Life+Times: Talk about the process of bringing idea of the film to Venus and Serena as well as to their parents.
Maiken Baird: When Michelle and I met in the summer of 2007 in New York, and we were just throwing ideas around and this idea came up, we both were very [passionate] about making a film about these two sisters and finding out more about them. So, we took a very long process of getting the sort of trust and access that we felt we needed to make the film what you see today. So, it took us about three years to get a meeting with Venus in the summer of 2010. Then we managed to convince her and the people she was with at the time, her agent and [one of] her sisters.
Michelle Major: Basically, Venus liked the idea. We had a great conversation with her and after that meeting she green-lit the project and everybody else automatically came on board. Serena, the young sister – as you see in the film – she follows her big sister. So big sister made the decision, little sister agreed and everybody else came after that, there was not really a big persuasion with the rest of the family. Except everyday we filmed with [their father,] Richard, we had to persuade him [laughs]. We had to ask him again if he didn’t mind being filmed.

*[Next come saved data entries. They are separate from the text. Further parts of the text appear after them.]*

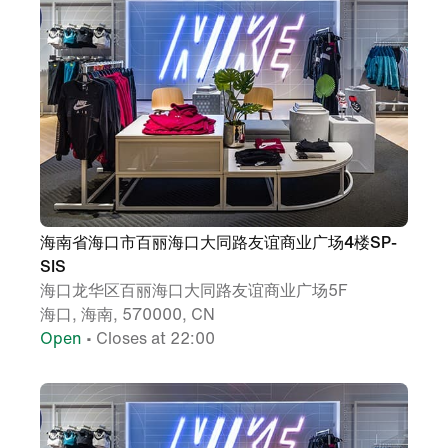
海南省海口市百丽海口大同路友谊商业广场4楼SP-
SIS
海口龙华区百丽海口大同路友谊商业广场5F
海口, 海南, 570000, CN
Open
• Closes at 22:00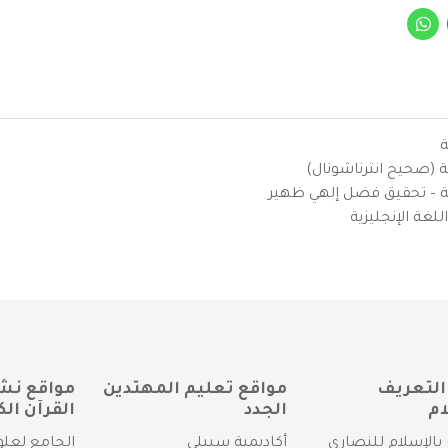
ة
ية (صحيح انترناشونال)
يزية – تحقيق فضل إلهي ظهير
لغة الإنجليزية
التعريف
مواقع تعليم المهتدين
مواقع نش
ام
الجدد
القرآن الك
بالإسلام للنصارى
أكاديمية سبيلي
الجامع لعلو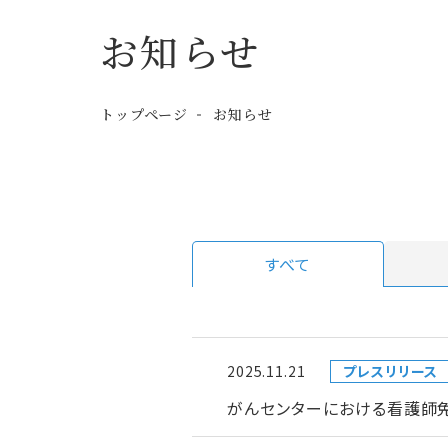
お知らせ
トップページ
お知らせ
すべて
2025.11.21
プレスリリース
がんセンターにおける看護師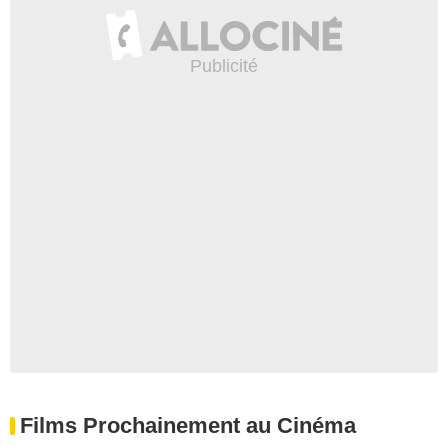
Films Prochainement au Cinéma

L+T: From seeing the film and hearing things about them, they seem to be very private people, especially their father. Were they pretty open when you all were interviewing them?

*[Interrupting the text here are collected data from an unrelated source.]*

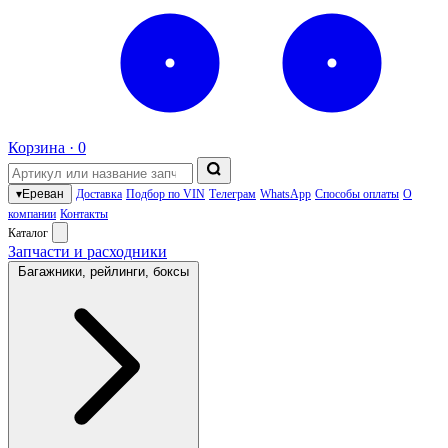
Корзина ·
0
▾
Ереван
Доставка
Подбор по VIN
Телеграм
WhatsApp
Способы оплаты
О
компании
Контакты
Каталог
Запчасти и расходники
Багажники, рейлинги, боксы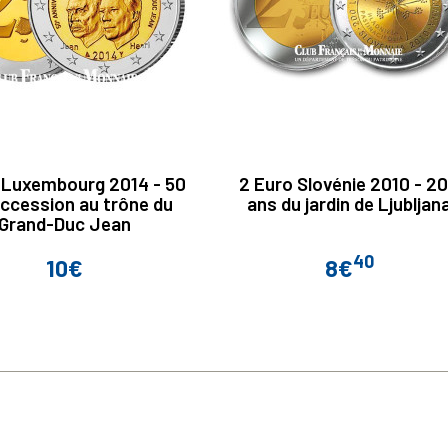
 Luxembourg 2014 - 50
2 Euro Slovénie 2010 - 2
ccession au trône du
ans du jardin de Ljubljan
Grand-Duc Jean
40
10€
8€
Prix
Prix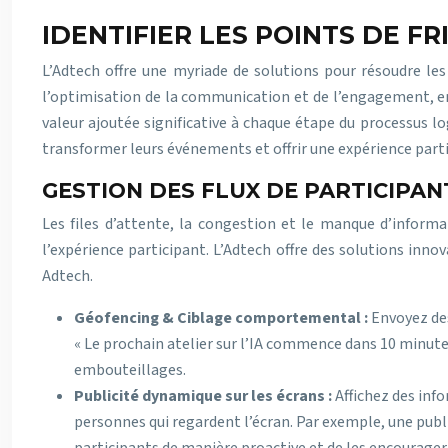
IDENTIFIER LES POINTS DE F
L’Adtech offre une myriade de solutions pour résoudre les
l’optimisation de la communication et de l’engagement, en 
valeur ajoutée significative à chaque étape du processus l
transformer leurs événements et offrir une expérience par
GESTION DES FLUX DE PARTICIPAN
Les files d’attente, la congestion et le manque d’infor
l’expérience participant. L’Adtech offre des solutions inn
Adtech.
Géofencing & Ciblage comportemental :
Envoyez des
« Le prochain atelier sur l’IA commence dans 10 minutes da
embouteillages.
Publicité dynamique sur les écrans :
Affichez des info
personnes qui regardent l’écran. Par exemple, une publi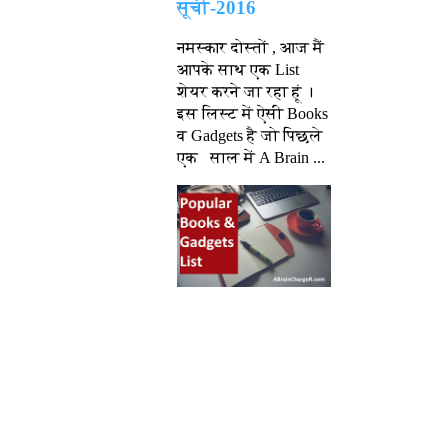
सूची-2016
नमस्कार दोस्तों , आज मैं
आपके साथ एक List
शेयर करने जा रहा हूं ।
इस लिस्ट में ऐसी Books
व Gadgets है जो पिछले
एक साल में A Brain ...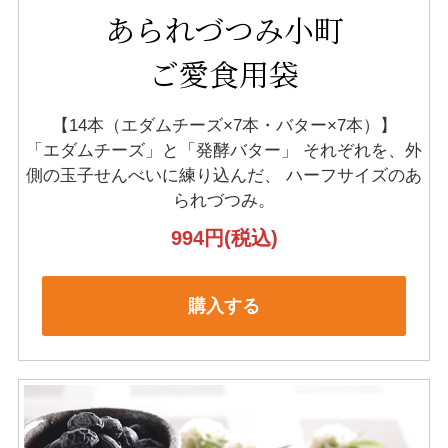
あられづつみ小町
ご愛食用袋
【14本（エダムチーズ×7本・バター×7本）】
「エダムチーズ」と「発酵バター」
それぞれを、外
側の玉子せんべいに練り込んだ、
ハーフサイズのあ
られづつみ。
994円
(税込)
購入する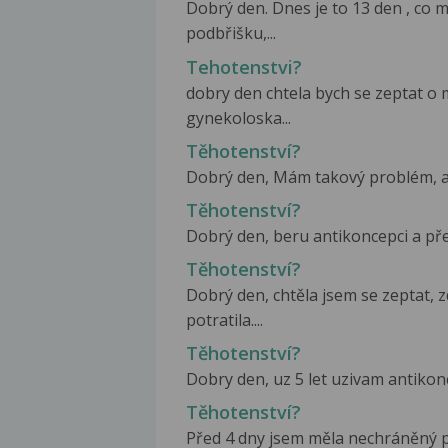
Dobrý den. Dnes je to 13 den , co
podbřišku,...
Tehotenstvi?
dobry den chtela bych se zeptat o
gynekoloska...
Těhotenství?
Dobrý den, Mám takový problém, ale
Těhotenství?
Dobrý den, beru antikoncepci a pře
Těhotenství?
Dobrý den, chtěla jsem se zeptat, 
potratila....
Těhotenství?
Dobry den, uz 5 let uzivam antikonc
Těhotenství?
Před 4 dny jsem měla nechráněný po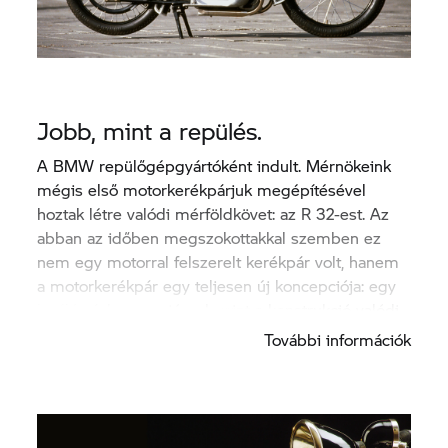
Jobb, mint a repülés.
A BMW repülőgépgyártóként indult. Mérnökeink
mégis első motorkerékpárjuk megépítésével
hoztak létre valódi mérföldkövet: az R 32-est. Az
abban az időben megszokottakkal szemben ez
nem egy motorral felszerelt kerékpár volt, hanem
a motorkerékpár egy teljesen új koncepciója: egy
kiváló vázkoncepció, valamint a konstrukció valódi
részét alkotó motor.
További információk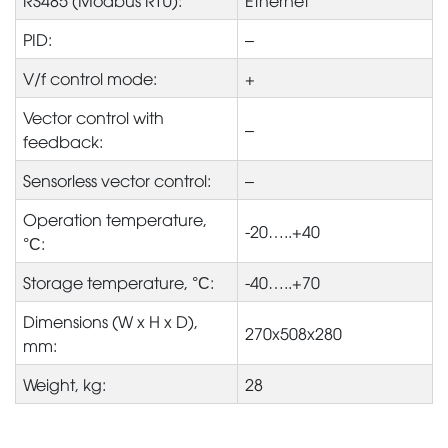
RS485 (Modbus RTU):
Ethernet
PID:
–
V/f control mode:
+
Vector control with
–
feedback:
Sensorless vector control:
–
Operation temperature,
-20…..+40
°С:
Storage temperature, °С:
-40…..+70
Dimensions (W x H x D),
270x508x280
mm:
Weight, kg:
28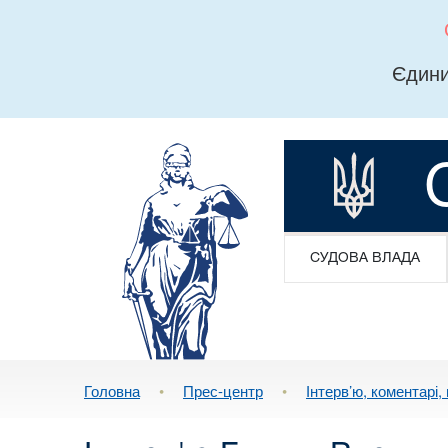
Єдини
СУДОВА ВЛАДА
Головна
•
Прес-центр
•
Інтерв’ю, коментарі,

MM: I think, first of all, Serena is an open book. So once you get her started – and Venus, too – they were willing to talk. Because they agreed to this project, they were very, very open with us. I think that they were probably more open than they’ve ever been with journalists or any kind of media because they agreed to do this and they knew what it was going to be and they thought it was important to document their lives at this stage in their careers. There wasn’t really a problem getting them to be open at all. We’re grateful for that. Richard off camera was a great guy: so friendly, very respectful. Then some days, he just wasn’t in the mood, and he’d say, “I don’t wanna be filmed today.” I’d say, “Mr. Williams, can we put a mic on you?” and he’d say, “No.” Then the next day, he’d be like, “I’m ready to go today, I’ll take the mic.” It just depended on his mood.
L+T: Did they have any influence on the final product? What were their thoughts when they saw the final thing?
MM: Interestingly enough, we tried to do a screening with them, but they’re from the school – or they invented the school – of don’t watch yourself in the media. Even though we’ve done this film, I don’t even know if Oracene has ever seen it, I don’t know if Richard has ever seen it. We were told Serena did not see it before it showed in Toronto. I know Venus saw it, and [her sister] Isha, and their agent. But I think the family really thinks of it as Venus and Serena’s film that they were just helping out on. And really, to Oracene’s point, she’s like, “I don’t pay any attention. I taught my daughter’s not to pay any attention to what the media ever says about them.” So, I think she sticks with that. I don’t know if she’s seen it, although I’ve texted with her about it. I just don’t know [laughs]. I know that sounds strange, but they gave us a year of their life, and then were like, “Enough. Now we’re going to be private again. Leave us alone.”